* [RECORDS]:
══════════════════════════════
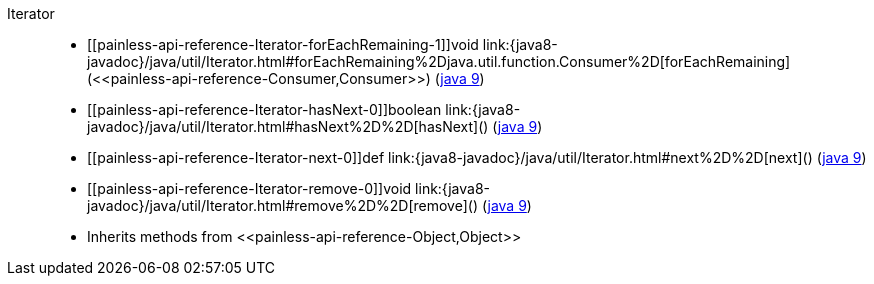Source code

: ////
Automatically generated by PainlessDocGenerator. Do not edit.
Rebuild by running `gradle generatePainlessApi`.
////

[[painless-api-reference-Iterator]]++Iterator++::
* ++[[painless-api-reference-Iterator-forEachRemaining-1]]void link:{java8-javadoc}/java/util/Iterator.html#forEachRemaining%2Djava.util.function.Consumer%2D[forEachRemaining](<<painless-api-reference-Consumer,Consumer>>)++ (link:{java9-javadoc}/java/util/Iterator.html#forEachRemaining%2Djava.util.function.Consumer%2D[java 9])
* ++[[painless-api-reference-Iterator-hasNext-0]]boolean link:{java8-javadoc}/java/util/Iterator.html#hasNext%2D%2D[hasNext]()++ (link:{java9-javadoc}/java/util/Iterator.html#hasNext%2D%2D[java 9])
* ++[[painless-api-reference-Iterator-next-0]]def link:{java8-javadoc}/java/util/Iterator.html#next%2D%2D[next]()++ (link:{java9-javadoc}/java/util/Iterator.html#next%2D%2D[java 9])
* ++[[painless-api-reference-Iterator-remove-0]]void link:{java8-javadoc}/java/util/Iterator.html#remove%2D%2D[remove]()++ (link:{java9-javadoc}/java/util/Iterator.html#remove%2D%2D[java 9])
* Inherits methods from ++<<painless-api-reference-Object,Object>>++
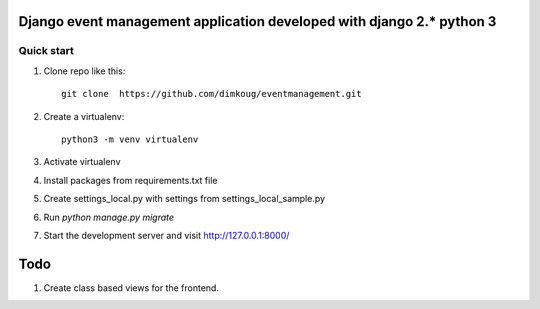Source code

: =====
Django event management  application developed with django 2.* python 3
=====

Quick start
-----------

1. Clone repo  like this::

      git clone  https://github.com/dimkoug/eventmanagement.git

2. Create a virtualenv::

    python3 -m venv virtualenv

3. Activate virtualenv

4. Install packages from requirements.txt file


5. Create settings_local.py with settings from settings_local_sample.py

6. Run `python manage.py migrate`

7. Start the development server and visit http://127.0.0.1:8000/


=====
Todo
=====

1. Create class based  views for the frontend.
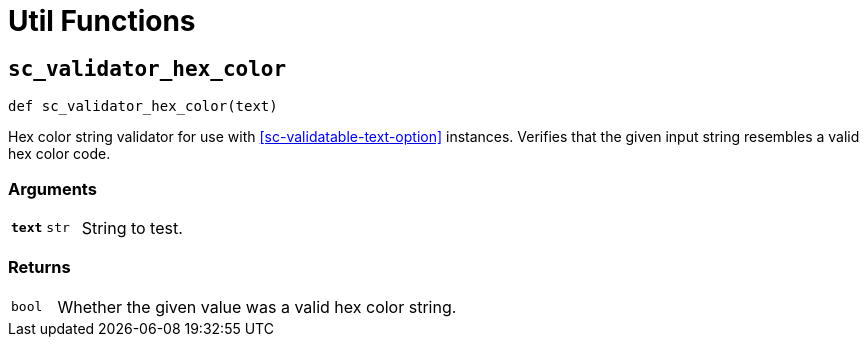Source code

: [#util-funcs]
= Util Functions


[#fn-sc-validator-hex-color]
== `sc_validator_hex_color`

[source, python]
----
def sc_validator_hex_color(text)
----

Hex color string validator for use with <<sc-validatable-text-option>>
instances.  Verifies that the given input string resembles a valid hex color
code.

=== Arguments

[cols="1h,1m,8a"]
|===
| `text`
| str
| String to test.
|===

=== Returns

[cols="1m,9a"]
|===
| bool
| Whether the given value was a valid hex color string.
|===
══════════════════════════════
* [YOUR OBJECTIVE]:
Scan the entries above for lines with "Create" in them, then report how many there are as a plain number.

* [RESULT]:
3